■ EXERCISE REQUIREMENTS ■
A stretch of the entries below is to be set down exactly, running from the line with "36: (973, 478)" through the line with "51: (867, 472)", both included, and no other line.

Segment Start: EXTRACTED MATERIAL

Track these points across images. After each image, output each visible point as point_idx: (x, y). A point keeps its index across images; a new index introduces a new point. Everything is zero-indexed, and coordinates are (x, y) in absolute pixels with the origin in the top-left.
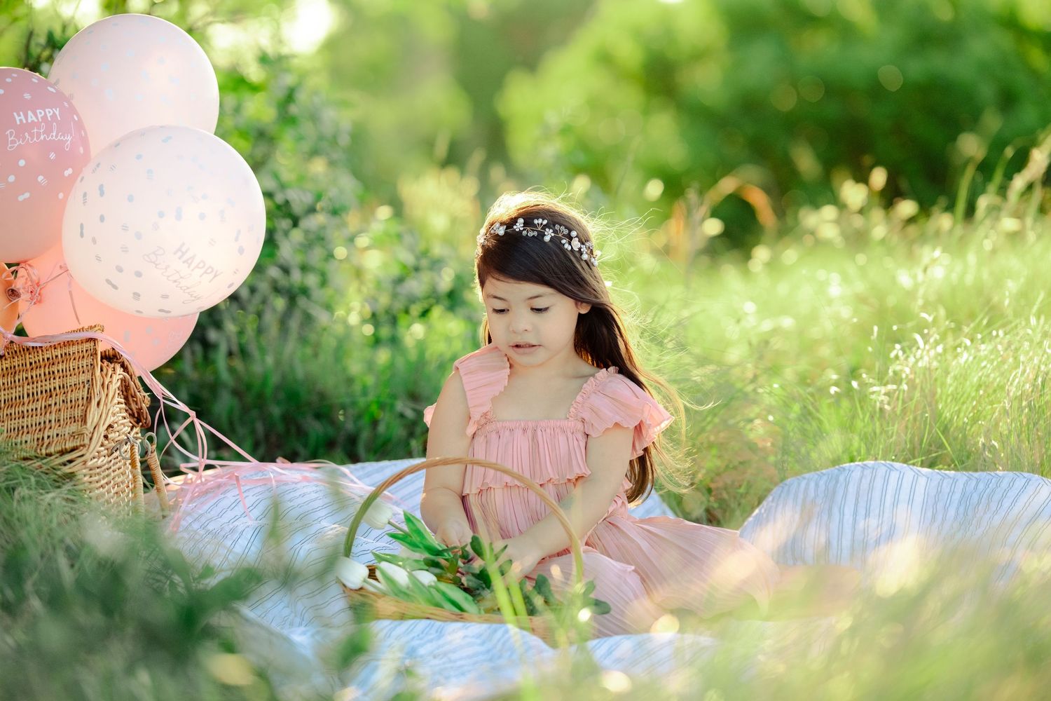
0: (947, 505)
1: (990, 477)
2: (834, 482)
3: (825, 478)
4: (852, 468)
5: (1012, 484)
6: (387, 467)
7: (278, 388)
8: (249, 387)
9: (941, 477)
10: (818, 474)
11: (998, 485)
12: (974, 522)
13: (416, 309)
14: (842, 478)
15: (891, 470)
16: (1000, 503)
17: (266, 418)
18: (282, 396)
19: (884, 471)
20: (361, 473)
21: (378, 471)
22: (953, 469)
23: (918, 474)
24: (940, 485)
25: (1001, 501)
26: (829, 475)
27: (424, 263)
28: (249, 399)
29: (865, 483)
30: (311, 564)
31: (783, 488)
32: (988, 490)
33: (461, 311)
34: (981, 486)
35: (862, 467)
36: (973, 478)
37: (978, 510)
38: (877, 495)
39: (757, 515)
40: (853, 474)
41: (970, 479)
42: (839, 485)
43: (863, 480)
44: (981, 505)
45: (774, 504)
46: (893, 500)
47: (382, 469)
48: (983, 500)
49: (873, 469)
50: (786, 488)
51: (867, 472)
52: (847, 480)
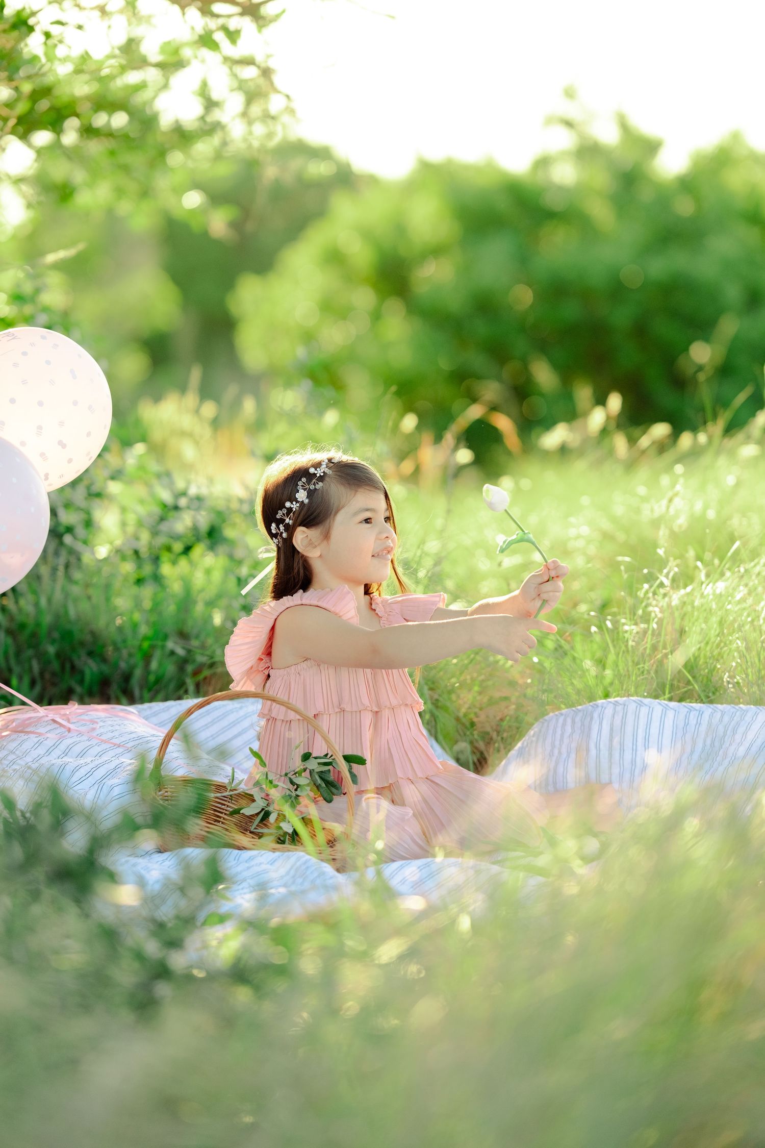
0: (695, 736)
1: (734, 710)
2: (589, 719)
3: (580, 714)
4: (605, 705)
5: (755, 717)
6: (172, 706)
7: (53, 628)
8: (22, 626)
9: (687, 710)
10: (573, 710)
11: (742, 719)
12: (721, 753)
13: (178, 547)
14: (596, 715)
15: (641, 705)
16: (744, 735)
17: (41, 656)
18: (56, 635)
19: (635, 707)
20: (148, 712)
21: (164, 710)
22: (700, 703)
23: (666, 708)
24: (687, 717)
25: (745, 734)
26: (584, 711)
27: (183, 502)
28: (24, 637)
29: (618, 721)
30: (114, 798)
31: (543, 723)
32: (733, 722)
33: (222, 549)
34: (726, 719)
35: (614, 704)
36: (718, 710)
37: (724, 741)
38: (629, 729)
39: (519, 748)
40: (607, 711)
41: (715, 710)
42: (593, 722)
43: (616, 717)
44: (726, 737)
45: (534, 739)
46: (645, 734)
47: (168, 708)
48: (728, 732)
49: (625, 705)
50: (546, 724)
51: (619, 708)
52: (601, 717)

Segment End: EXTRACTED MATERIAL

■ ANSWER TO THE EXERCISE ■
36: (973, 478)
37: (978, 510)
38: (877, 495)
39: (757, 515)
40: (853, 474)
41: (970, 479)
42: (839, 485)
43: (863, 480)
44: (981, 505)
45: (774, 504)
46: (893, 500)
47: (382, 469)
48: (983, 500)
49: (873, 469)
50: (786, 488)
51: (867, 472)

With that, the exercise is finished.